Having a place where you don't have to pay rent is a result and will help you no end. Things are expensive out here but with the major bills taken care of im sure you could get some seasonal work to keep you going for a long working holiday. Longer term things are tight here for jobs but i think they are in the uk also so who knows?


----------



## C.Feherty (May 15, 2010)

Does anybody have an actually HELPFULL information


----------



## AradippouTales (Jan 27, 2010)

C.Feherty said:


> Does anybody have an actually HELPFULL information


Hi Charlie,

Your thread did go astray a little didn't it? But I can't see what help or information you are after. 

You know where you are going to, Paphos. It looks like you've got somewhere to stay, the girlfriend's family villa. You're already applying for jobs.

It sounds like you've got a good headstart on the planning.  What can we do to help? If you tell us what you'd like or need to know then I'm sure people will respond.

Mands


----------



## C.Feherty (May 15, 2010)

Thanks for the reply. . 
i just wanted to no whats it like living out t here and is it hard to find jobs etc etc? 
at the moment im a semi qualifed electrican and i work for a drainage company in the uk ...


----------



## AradippouTales (Jan 27, 2010)

C.Feherty said:


> Thanks for the reply. .
> i just wanted to no whats it like living out t here and is it hard to find jobs etc etc?
> at the moment im a semi qualifed electrican and i work for a drainage company in the uk ...

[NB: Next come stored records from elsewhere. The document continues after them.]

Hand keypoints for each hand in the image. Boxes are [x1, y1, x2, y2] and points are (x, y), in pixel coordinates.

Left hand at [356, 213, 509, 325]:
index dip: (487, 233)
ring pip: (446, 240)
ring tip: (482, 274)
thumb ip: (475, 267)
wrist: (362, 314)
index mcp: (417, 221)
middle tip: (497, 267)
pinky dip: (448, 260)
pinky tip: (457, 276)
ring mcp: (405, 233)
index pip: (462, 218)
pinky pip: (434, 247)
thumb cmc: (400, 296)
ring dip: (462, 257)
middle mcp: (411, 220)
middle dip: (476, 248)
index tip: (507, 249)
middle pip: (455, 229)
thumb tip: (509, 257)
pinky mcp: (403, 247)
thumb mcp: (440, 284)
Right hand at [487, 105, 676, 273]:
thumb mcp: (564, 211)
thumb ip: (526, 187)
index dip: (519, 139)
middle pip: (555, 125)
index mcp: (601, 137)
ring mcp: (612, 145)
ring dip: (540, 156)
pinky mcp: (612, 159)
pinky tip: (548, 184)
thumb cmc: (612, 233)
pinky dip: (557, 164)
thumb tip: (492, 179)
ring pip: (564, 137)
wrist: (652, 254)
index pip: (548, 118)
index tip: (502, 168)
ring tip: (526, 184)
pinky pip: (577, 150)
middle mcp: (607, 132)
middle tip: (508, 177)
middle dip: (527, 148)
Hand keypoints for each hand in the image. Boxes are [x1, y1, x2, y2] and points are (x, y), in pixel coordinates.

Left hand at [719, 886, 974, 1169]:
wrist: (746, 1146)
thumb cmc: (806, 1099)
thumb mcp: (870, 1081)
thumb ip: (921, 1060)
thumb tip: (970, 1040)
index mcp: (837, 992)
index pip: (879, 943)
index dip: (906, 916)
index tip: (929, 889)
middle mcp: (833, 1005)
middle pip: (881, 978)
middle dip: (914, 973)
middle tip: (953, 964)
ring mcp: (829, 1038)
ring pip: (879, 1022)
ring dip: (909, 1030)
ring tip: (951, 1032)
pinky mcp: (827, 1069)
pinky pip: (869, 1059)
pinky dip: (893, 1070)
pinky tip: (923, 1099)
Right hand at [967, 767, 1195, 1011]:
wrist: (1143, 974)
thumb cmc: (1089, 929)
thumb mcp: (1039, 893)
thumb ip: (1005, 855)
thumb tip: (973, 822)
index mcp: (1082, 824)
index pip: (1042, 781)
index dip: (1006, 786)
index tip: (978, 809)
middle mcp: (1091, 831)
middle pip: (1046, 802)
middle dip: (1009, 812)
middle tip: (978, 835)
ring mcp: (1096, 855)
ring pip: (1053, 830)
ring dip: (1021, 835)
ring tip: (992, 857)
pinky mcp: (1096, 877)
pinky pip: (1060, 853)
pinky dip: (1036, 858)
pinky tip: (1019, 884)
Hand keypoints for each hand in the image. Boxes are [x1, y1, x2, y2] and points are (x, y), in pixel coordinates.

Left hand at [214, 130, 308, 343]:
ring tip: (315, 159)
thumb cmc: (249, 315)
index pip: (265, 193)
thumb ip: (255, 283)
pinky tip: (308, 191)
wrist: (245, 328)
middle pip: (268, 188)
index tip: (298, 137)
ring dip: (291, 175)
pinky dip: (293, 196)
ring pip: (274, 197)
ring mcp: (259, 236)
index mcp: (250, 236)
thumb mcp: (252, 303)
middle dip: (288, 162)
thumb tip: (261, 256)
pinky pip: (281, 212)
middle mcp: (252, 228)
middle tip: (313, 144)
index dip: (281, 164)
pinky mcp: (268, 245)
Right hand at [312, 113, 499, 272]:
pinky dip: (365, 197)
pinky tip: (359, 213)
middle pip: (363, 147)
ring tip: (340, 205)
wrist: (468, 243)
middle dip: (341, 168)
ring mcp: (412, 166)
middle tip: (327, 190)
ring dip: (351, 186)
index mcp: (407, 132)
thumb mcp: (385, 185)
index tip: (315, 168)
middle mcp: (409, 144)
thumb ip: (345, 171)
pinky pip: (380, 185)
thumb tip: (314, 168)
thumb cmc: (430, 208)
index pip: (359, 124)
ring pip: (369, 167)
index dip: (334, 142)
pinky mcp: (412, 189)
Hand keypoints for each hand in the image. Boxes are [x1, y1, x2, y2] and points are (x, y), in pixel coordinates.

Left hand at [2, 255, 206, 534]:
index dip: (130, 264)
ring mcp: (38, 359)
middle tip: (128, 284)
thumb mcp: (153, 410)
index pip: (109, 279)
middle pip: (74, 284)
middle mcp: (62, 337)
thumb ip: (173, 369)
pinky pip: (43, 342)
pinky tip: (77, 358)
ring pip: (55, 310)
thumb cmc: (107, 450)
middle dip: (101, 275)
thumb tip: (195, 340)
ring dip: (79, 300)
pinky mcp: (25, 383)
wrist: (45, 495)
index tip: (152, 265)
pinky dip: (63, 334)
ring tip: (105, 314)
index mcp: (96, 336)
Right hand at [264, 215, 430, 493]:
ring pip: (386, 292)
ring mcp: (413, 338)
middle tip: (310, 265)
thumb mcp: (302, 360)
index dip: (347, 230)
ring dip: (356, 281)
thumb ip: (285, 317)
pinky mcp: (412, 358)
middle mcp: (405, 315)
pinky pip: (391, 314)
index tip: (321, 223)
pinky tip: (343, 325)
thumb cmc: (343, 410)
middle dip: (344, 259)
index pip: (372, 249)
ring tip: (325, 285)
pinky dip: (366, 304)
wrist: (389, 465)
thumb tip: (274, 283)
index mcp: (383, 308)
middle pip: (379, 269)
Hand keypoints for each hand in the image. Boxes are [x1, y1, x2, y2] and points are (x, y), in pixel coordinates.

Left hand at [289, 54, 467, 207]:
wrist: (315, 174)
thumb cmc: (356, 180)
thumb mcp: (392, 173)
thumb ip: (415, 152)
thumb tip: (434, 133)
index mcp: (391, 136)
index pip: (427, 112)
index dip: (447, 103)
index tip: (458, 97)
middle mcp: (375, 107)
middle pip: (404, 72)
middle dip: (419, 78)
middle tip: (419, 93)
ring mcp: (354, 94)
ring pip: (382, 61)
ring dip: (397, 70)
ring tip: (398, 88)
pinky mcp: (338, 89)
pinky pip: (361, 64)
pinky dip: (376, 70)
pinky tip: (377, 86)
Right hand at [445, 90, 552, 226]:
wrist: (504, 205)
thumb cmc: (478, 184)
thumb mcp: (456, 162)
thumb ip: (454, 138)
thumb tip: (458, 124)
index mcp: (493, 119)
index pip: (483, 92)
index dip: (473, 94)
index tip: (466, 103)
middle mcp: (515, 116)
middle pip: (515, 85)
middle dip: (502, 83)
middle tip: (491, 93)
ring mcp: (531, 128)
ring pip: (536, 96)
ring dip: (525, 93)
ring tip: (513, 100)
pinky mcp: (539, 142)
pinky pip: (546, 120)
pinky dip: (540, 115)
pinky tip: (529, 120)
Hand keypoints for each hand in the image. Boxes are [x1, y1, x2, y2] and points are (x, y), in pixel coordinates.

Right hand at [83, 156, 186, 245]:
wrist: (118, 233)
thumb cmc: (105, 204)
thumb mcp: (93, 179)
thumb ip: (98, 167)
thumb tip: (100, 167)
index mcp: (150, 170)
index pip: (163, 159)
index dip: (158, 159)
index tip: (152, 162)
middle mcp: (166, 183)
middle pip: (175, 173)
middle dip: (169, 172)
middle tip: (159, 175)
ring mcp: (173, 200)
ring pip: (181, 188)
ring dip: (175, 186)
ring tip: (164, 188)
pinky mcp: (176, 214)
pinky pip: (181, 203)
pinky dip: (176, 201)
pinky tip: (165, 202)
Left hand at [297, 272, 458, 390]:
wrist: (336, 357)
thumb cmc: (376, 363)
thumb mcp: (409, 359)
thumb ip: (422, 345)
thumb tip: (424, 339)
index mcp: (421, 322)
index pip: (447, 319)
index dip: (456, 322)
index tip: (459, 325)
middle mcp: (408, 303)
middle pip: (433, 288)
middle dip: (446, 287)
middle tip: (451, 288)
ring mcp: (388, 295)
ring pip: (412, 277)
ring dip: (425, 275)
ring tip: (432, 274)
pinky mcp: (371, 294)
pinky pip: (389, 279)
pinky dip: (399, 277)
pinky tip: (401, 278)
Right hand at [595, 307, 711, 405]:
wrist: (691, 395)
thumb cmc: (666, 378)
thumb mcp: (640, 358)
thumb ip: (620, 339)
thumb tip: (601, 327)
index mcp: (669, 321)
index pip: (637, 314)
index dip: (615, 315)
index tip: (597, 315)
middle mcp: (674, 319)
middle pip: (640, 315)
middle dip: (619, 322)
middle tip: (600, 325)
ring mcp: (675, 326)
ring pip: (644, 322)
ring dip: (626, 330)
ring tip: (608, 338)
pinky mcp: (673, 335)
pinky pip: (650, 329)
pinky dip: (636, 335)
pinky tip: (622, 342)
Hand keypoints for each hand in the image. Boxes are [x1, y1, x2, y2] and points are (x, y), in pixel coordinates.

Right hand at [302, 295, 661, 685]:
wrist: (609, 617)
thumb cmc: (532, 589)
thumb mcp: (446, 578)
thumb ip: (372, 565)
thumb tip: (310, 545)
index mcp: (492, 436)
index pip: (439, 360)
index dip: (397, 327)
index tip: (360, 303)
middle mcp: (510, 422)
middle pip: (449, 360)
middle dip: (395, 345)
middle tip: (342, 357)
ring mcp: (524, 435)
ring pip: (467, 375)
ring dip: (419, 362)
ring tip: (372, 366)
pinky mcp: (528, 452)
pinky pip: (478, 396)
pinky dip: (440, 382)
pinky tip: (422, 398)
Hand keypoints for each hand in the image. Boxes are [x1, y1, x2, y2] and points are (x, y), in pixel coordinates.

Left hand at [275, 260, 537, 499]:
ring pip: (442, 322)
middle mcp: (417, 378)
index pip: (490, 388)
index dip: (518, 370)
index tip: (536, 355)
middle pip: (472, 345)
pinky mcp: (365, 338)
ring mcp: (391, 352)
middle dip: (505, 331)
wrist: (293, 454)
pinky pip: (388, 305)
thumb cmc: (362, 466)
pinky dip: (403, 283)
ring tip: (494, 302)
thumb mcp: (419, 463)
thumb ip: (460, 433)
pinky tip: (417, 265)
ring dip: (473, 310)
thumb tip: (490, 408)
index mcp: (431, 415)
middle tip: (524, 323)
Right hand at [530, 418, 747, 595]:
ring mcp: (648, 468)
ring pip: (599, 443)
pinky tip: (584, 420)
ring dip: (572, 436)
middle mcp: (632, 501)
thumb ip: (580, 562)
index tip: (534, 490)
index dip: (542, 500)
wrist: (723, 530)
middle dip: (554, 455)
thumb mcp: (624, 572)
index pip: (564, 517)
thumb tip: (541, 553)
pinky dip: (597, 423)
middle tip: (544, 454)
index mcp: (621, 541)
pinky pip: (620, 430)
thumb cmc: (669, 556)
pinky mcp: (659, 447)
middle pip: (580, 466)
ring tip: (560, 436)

Almost certainly harder than it used to be, yes. The economy is suffering and people are spending a little less than they used to which means there's less money about generally. But, if you're not supporting a family and you've got somewhere reasonably priced to stay then presumably you can afford to take a while to find a job?

Best of luck with things,
Mands


----------



## C.Feherty (May 15, 2010)

Okay sorry for the no reply things have changed for me over here in the uk 

Right im almost certian i want to move over ..

im coming in 3 weeks for a holiday for 2 weeks so im going to do some looking around ..

1 of the things that has changed for me here in i am now working for a Drainage Company 
wich we do prevented maintence on resturants etc etc and work for coffe shops also do drain jetting... 
is there any of this type in the paphos or polis area? 

also 
if i was to drive out there if i was a resident whats the age ?


----------



## Veronica (Apr 5, 2008)

C.Feherty said:


> Okay sorry for the no reply things have changed for me over here in the uk
> 
> Right im almost certian i want to move over ..
> 
> ...


I believe the legal age for driving is 17 so you are Ok for that but probably wouldn't be able to hire a car as most hire companies insist on 25 years min.
There are companies in the Paphos are who do drains so you might be able to get a job with one of them.


----------



## Veronica (Apr 5, 2008)

Take a look at this company, they are well known here



Drain Tech Cyprus - Home


----------



## C.Feherty (May 15, 2010)

Thanks what do uthink is he best way to apply tonthe company I love my job and would love to bring it out there


----------